As the series progressed, individuals and teams were frequently zapped back into the past but seemed to become less and less concerned about taking actions that would change the course of history. Haven’t these people ever read about the Butterfly Effect in Ray Bradbury’s short story A Sound of Thunder? Sometimes, it seemed characters were deliberately changing the outcome to something more in line with their wishes. My favorite episode, however, was “Trials and Tribble-ations” (DS9 S5 E6), which at least gave lip service to the need to limit interaction between the past and present. The DS9 crew chases a disgraced Kingon spy onto the original Enterprise and Sisko ends up being investigated for his role in altering the timeline. The plot wasn’t one of the series’ best, but the merging of film from an original Star Trek episode with live action footage of the DS9 actors was truly amazing.
It is surprising how often things that happen in the Star Trek universe mirror social issues we see today, whether it is punishing people who belong to a non-gendered species but decide to be traditionally “male” or “female” (“The Outcast,” TNG S5 E17) or living with a pandemic (“Babel,” DS9 S1 E4; “The Quickening,” DS9 S4 E24).
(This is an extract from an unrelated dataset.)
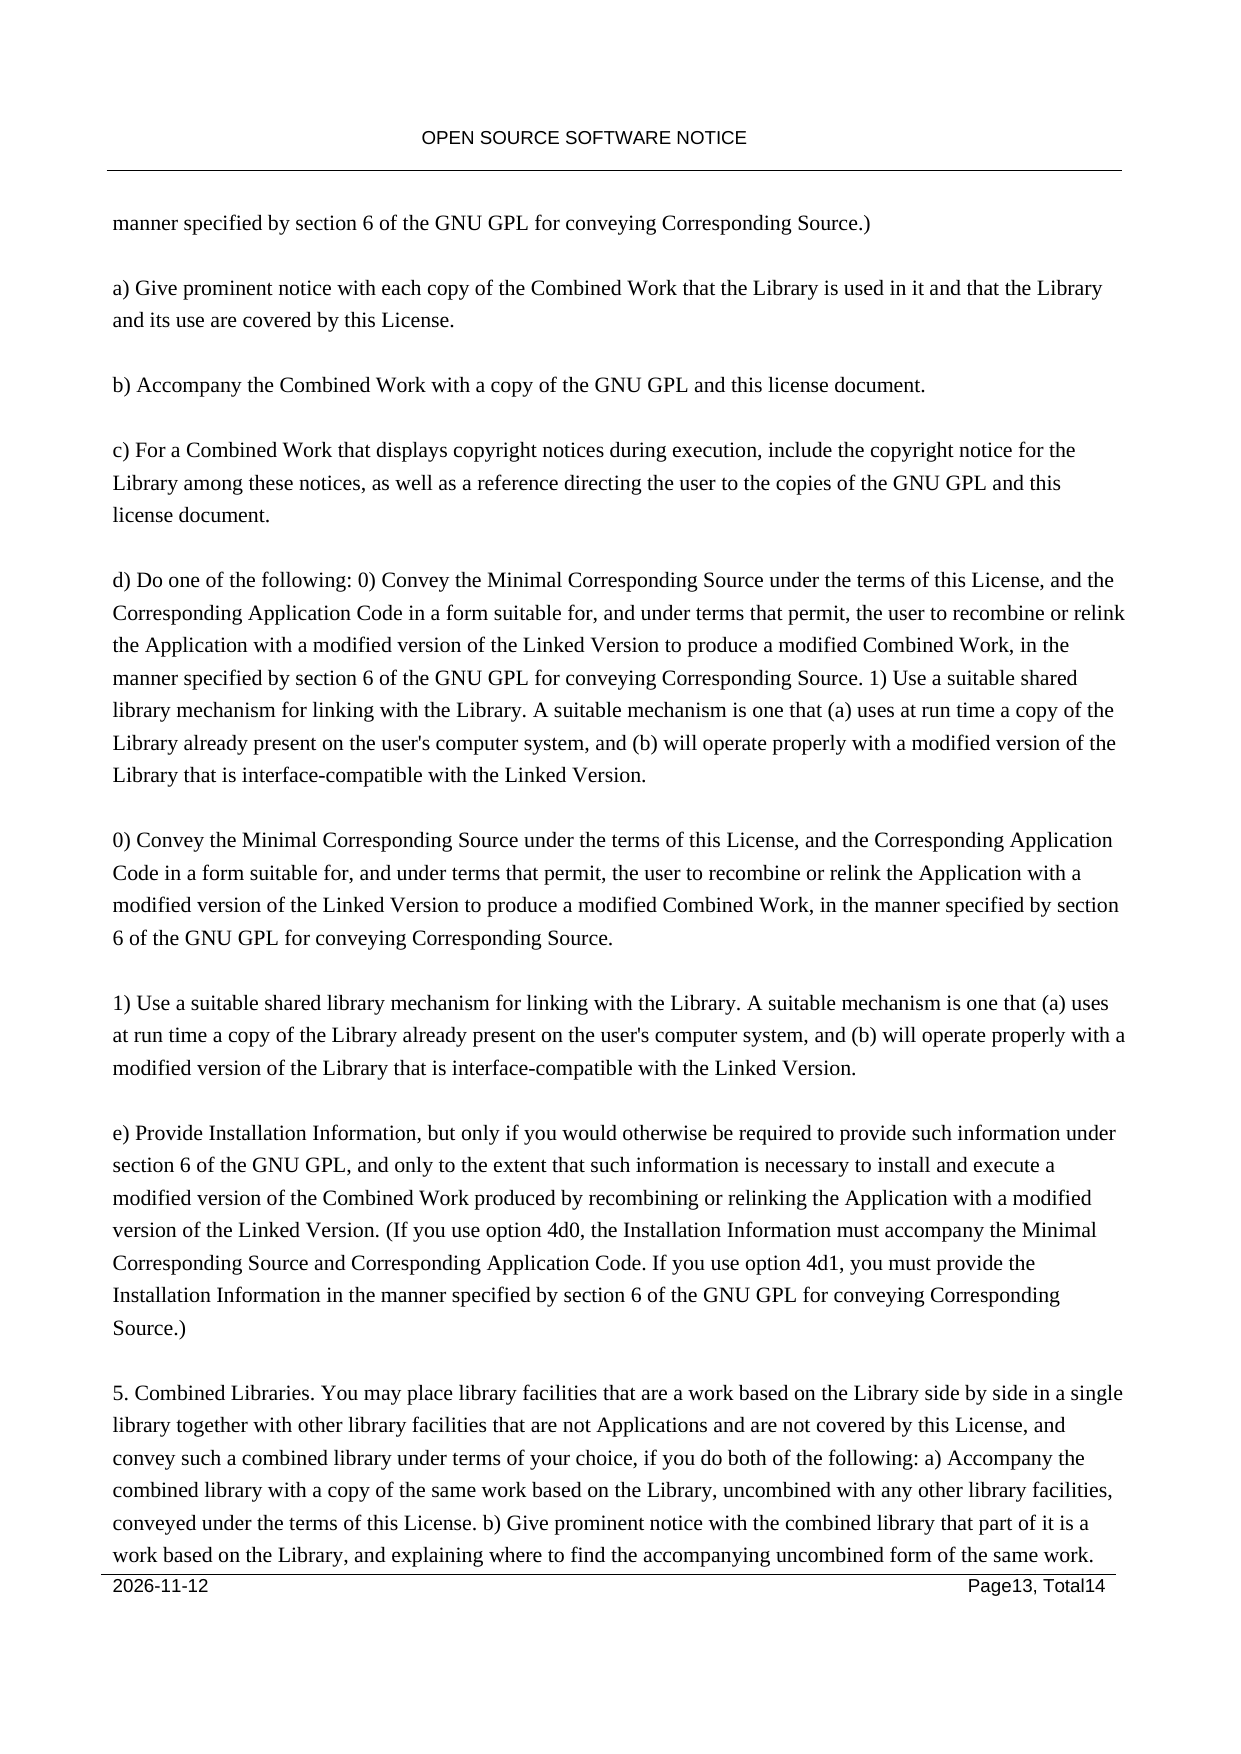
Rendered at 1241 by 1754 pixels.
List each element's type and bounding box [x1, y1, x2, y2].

text [112, 206, 1128, 1571]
My favorite quote from any episode was from “A Man Alone” (DS9 S1 E3), when Keiko O’Brien wants to open a school and asks Jake if he misses his earlier classroom experiences. “No — I guess.” Jake waffles with the same spirit of contradiction children exhibit during today’s remote learning. "Studying alone on the computer, it kind of gets boring sometimes.” I thought that was so profound I wrote it down.
One of the interesting things about streaming television series, computer in hand, so long after they originally aired is that you need not wonder about anything. I’ve spent a lot of time searching the Internet for explanations of what is going on or trying to find an explanatory reference to a detail I missed. It is, of course, sad to see how many of the actors have died since the making of their respective series, including creator and producer Gene Roddenberry; nearly all the writers and actors from the original Star Trek; Rene Auberjonois and Aron Eisenberg from Deep Space Nine; and Majel Barrett, who appeared in the pilot for the original series, in the original series itself as Nurse Chapel, as Lwaxana Troi in both The Next Generation and Deep Space Nine, and as the voice of the computer across the Star Trek universe.
Well, I must put on my red shirt and get back to my episodes. Darmok and Jalad at Tanagra. Our common enemy, BTW, is not a virus but people’s self-centeredness and distrust of science. Damn it, Jim.* I’m not a scientist but I know science has the answers. We just may not ask it the right questions.
*My parents may have censored the television, but they did not believe there was such a thing as age inappropriate books. I could read whatever I wanted, but I’d better be prepared to discuss it.
**McCoy never said “Damn it.” It was, after all, still the 60s.